Come si fa la confettura senza cottura?

Il principio è semplice: si sostituisce la presa per cottura e pectina con un gelificante che lavora a freddo. I semi di chia, come qui, assorbono fino a dieci volte il loro peso in acqua e formano un gel in poche ore in frigorifero. Basta schiacciare grossolanamente la frutta, aggiungere il chia (da uno a tre cucchiai per 250 g di frutta), un filo di succo di limone e un dolcificante se serve, e lasciar riposare. Nessuna cottura, quindi nessuna perdita di vitamina C né di aromi volatili - e una consistenza che resta decisamente fruttata.

Quale confettura si può fare senza cottura e senza zucchero?

Quasi tutte, a patto di scegliere frutti abbastanza succosi e profumati. I frutti rossi e blu - mirtilli, fragole, lamponi, more - sono i più facili: si schiacciano bene e la loro acidità naturale compensa l'assenza di zucchero. Anche mango, pesca e albicocca maturi funzionano molto bene. Senza alcun dolcificante il risultato sarà più acidulo e si conserverà meno a lungo: contate cinque-sette giorni in frigorifero invece di diversi mesi per una confettura classica. Qui lo zucchero non è più un conservante ma un semplice aggiustamento di gusto.

La confettura senza zucchero si conserva?

Molto meno a lungo di una confettura tradizionale, ed è normale: in una confettura classica è la concentrazione di zucchero - spesso il 60 % o più - a bloccare lo sviluppo microbico, non solo la cottura. Una confettura cruda al chia si conserva cinque-sette giorni in frigorifero, in un barattolo pulito e ben chiuso. Per andare oltre, congelatela in piccole porzioni: si conserva allora diversi mesi e si scongela in frigorifero senza perdere consistenza.

Bisogna mettere in ammollo i semi di chia?

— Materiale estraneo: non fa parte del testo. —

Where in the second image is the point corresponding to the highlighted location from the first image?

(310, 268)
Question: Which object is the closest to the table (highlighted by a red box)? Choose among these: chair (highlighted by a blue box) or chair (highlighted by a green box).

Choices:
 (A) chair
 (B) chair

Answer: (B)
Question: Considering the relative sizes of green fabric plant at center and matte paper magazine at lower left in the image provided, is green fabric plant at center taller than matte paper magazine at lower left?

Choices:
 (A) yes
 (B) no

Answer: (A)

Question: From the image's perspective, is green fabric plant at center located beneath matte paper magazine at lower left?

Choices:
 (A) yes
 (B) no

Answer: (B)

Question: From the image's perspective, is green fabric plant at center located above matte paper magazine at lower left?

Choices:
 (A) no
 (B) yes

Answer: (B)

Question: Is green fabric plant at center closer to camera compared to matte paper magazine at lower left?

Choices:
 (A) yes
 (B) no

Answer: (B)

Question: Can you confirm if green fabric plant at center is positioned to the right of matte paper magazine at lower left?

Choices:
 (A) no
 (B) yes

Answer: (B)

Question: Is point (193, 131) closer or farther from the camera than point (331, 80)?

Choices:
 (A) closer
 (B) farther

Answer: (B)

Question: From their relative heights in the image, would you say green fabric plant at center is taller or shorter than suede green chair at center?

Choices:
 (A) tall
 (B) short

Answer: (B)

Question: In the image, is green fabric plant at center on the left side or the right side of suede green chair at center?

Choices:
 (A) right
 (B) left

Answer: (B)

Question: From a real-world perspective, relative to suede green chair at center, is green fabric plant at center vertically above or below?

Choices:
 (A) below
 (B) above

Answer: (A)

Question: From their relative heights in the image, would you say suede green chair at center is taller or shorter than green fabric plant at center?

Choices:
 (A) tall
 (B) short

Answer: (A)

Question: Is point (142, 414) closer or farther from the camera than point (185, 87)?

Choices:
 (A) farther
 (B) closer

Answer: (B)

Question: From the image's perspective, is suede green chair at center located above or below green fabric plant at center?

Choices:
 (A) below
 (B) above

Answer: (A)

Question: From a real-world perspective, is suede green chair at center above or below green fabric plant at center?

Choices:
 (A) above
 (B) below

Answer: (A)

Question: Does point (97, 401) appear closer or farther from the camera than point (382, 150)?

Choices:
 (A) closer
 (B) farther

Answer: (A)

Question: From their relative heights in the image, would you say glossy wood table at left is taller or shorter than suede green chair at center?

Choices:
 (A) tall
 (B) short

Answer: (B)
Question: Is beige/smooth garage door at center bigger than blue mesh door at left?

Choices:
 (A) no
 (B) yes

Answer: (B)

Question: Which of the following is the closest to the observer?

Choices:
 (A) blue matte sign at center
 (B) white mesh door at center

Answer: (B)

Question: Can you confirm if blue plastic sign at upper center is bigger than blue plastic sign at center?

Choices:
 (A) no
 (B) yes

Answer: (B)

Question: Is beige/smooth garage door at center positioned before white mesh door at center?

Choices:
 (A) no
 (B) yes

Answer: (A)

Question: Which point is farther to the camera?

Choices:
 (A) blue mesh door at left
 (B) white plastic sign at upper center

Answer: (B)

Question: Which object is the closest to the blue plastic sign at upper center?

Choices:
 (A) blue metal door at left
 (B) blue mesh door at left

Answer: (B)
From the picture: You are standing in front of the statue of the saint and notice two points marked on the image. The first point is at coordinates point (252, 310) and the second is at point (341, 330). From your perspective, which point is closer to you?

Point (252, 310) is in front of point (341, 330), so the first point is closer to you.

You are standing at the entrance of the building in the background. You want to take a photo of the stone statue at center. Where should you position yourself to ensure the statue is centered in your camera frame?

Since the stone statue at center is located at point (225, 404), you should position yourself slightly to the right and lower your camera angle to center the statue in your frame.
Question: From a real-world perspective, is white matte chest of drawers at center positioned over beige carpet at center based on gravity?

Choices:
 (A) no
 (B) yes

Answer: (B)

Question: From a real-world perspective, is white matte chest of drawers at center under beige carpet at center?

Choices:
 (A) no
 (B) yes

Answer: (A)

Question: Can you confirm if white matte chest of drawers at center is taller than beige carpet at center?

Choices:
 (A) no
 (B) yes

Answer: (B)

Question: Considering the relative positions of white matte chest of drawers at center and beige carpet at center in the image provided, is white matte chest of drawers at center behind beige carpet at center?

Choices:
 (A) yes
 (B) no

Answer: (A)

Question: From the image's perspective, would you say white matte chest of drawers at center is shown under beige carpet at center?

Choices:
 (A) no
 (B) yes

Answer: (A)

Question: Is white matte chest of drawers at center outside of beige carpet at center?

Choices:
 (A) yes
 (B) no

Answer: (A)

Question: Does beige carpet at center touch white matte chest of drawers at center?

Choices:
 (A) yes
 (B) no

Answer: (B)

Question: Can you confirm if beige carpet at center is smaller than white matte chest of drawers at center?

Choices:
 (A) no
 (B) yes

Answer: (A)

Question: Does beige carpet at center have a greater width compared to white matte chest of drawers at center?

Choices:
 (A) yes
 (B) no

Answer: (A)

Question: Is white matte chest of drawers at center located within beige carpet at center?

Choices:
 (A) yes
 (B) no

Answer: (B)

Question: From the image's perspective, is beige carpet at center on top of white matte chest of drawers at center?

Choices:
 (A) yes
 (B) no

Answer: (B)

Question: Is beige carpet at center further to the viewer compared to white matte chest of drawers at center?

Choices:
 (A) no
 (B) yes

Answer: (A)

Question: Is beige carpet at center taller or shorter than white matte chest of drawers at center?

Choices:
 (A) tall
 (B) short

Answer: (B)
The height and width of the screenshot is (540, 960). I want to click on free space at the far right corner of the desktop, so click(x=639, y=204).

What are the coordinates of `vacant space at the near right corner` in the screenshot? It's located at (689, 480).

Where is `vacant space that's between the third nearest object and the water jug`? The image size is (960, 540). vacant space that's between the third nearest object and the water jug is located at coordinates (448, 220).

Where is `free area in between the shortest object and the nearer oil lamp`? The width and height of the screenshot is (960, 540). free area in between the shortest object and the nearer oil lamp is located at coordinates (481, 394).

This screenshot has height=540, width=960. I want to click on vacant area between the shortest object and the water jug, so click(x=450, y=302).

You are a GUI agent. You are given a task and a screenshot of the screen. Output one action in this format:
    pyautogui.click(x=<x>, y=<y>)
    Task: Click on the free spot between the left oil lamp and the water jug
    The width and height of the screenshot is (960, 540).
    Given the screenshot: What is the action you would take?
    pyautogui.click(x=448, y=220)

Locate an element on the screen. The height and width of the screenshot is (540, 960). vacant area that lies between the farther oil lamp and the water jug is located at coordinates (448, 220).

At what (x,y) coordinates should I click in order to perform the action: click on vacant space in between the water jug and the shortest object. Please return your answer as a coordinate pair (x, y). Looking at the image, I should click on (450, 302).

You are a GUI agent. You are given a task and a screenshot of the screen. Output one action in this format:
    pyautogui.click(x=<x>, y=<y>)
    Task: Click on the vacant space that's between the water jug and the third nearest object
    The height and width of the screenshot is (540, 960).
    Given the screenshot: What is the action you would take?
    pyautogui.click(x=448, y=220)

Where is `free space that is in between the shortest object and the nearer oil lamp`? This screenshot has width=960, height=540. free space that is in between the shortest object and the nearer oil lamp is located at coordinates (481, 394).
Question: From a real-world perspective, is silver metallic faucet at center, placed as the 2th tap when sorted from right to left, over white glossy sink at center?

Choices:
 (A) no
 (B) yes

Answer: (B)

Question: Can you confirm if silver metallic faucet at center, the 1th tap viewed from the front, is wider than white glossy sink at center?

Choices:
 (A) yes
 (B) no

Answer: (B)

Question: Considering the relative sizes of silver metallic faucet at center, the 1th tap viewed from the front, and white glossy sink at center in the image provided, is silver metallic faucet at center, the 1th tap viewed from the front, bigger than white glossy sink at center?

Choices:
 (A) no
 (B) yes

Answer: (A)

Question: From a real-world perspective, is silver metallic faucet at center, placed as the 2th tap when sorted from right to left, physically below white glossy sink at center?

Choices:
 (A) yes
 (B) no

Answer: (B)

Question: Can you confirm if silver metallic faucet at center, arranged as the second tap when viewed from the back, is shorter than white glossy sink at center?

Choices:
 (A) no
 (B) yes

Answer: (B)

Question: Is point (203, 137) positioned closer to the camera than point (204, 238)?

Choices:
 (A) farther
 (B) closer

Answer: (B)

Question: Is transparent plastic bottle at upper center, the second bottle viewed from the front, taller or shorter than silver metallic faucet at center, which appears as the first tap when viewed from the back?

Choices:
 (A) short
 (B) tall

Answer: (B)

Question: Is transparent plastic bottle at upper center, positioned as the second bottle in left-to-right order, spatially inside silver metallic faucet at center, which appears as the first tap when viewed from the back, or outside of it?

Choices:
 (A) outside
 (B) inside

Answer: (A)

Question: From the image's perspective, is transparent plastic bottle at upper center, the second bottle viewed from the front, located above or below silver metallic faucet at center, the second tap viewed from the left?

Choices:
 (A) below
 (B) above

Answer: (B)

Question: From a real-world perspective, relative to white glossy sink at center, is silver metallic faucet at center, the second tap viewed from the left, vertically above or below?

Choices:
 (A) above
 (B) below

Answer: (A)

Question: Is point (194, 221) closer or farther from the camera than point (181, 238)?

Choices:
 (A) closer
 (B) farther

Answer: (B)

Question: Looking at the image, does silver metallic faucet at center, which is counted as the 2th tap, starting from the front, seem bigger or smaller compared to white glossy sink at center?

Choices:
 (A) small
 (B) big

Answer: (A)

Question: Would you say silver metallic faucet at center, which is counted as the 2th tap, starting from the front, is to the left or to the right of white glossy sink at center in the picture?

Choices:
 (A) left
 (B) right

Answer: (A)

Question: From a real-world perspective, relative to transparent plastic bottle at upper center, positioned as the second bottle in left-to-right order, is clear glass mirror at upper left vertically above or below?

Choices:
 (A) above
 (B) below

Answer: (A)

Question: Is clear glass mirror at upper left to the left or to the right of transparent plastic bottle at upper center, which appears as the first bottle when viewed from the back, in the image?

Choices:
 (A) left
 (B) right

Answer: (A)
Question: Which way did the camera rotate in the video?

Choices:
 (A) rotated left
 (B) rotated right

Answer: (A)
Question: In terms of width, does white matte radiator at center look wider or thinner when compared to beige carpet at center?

Per una confettura o un budino sì: è proprio questo l'interesse, perché è il rigonfiamento a creare la consistenza. Contate quattro ore minimo, idealmente una notte, in un liquido (succo di frutta, bevanda vegetale o il succo rilasciato dalla frutta, come qui). Cosparsi così come sono su un'insalata o in uno yogurt, non pongono problemi particolari: il loro involucro si riempie d'acqua al contatto con alimenti umidi. Da evitare invece è ingerire una grande quantità di chia secco con poco liquido: si gonfiano allora nel tubo digerente.